National Audit Office asked to investigate Wakefield City Academies Trust

Wakefield City Academy
Wakefield City Academy

An MP has asked the National Audit Office to investigate the collapse of an academy trust which has pulled out of running 21 Yorkshire schools.

Hemsworth MP Jon Trickett wants government auditors to look into the financial management of Wakefield City Academies Trust (WCAT).

Hemsworth MP Jon Trickett.

Hemsworth MP Jon Trickett.

The board of WCAT made the shock announcement a week ago, saying the Department for Education had been asked to find new sponsors for the schools.

Mr Trickett said: “It is outrageous that only a few days into the new school year Wakefield City Academies Trust pulled out of its 21 schools, leaving parents and their children under a cloud of uncertainty.
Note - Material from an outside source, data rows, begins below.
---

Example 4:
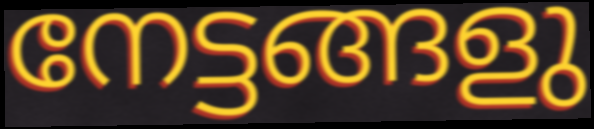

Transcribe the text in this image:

നേട്ടങ്ങളു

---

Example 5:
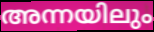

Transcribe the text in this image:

അന്നയിലുംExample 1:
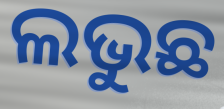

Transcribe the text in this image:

ଲଭୁଛ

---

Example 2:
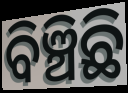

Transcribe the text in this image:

ବିଞ୍ଚିଛି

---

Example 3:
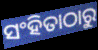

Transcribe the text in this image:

ସଂହିତାଠାରୁ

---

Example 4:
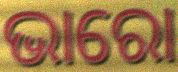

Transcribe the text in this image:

ଭାରୋ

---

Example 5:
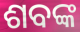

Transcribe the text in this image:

ଶବଙ୍କ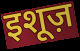
इशूज़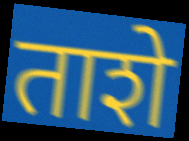
ताशेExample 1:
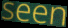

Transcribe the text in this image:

seen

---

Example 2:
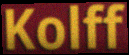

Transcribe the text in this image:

Kolff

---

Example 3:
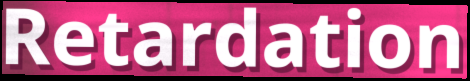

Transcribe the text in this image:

Retardation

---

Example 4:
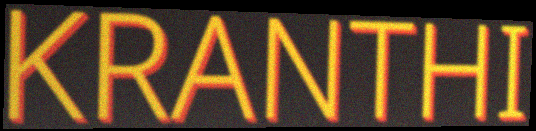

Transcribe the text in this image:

KRANTHI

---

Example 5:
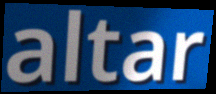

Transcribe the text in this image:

altar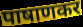
पाषाणकर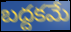
బద్దకమే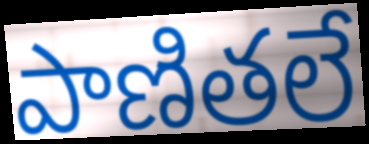
పాణితలే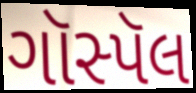
ગૉસ્પૅલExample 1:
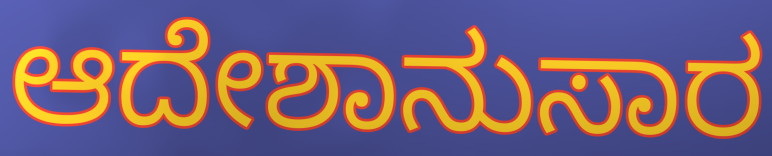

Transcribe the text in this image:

ಆದೇಶಾನುಸಾರ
“This is why I have written to the National Audit Office to ask for an inquiry into the collapse of the trust.”

Mr Trickett said people were concerned about an estimated £16m deficit the trust had reportedly incurred.
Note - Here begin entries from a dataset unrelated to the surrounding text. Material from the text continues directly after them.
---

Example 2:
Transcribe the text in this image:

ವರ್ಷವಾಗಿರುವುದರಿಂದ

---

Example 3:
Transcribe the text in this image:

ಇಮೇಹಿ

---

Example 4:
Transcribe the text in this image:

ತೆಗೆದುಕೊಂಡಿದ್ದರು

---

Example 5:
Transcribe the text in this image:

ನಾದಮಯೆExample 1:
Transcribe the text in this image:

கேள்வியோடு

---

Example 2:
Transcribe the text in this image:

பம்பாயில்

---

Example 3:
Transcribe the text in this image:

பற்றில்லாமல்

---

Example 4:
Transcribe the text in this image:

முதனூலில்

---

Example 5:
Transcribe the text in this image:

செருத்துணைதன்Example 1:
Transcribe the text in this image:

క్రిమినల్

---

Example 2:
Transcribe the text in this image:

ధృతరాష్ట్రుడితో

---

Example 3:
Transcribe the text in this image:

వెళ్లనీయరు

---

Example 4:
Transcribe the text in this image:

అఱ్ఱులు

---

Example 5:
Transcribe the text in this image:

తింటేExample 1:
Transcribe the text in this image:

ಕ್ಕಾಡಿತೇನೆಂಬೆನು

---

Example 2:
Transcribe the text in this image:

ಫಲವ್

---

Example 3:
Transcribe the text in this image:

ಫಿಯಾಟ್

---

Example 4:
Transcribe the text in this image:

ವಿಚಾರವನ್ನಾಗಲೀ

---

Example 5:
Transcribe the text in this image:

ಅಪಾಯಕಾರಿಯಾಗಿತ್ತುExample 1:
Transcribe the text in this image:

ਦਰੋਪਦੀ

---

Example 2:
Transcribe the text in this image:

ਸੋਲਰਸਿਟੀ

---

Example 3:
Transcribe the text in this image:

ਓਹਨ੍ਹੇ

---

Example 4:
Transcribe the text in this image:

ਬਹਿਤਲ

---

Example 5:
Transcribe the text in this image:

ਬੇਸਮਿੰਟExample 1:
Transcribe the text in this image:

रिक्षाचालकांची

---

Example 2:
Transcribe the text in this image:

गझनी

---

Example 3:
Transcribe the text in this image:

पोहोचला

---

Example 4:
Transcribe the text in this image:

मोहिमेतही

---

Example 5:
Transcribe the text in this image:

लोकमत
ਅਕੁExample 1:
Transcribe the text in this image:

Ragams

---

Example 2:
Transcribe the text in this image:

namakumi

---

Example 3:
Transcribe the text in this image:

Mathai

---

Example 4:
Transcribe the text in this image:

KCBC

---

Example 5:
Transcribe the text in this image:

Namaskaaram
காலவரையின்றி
He added: “Local people need to know what has happened. It could affect local children’s futures. An investigation is the very least the affected families deserve.”

Schools controlled by WCAT will remain part of the trust until new organisations are found to take them over, the Department for Education confirmed.

When all the schools have been taken over, WCAT’s funding agreement will be terminated.

In his letter to the government’s auditor general, Mr Trickett said: “There must be scrutiny of whether there were enough checks and balances within this academy trust, and within academies more generally.

“Crucially, this is the first time a major academy trust has withdrawn from supporting all its schools.

“The academies model is still relatively young. There has been much criticism of the way this model works and there will be many teething problems for the academies structure.

“Therefore, this incident has many national implications for schools across the country.”

In a statement last Friday the board of WCAT said it had been working to address “significant challenges” faced by the trust.

In response to Mr Trickett’s comments, a WCAT spokesman said: “We would refer back to the trust board’s original statement. “The decision to ask the Department for Education to place our academies with new sponsors is because the trust does not have the capacity to facilitate their rapid improvement.

“The trust’s accounts are in the public domain.”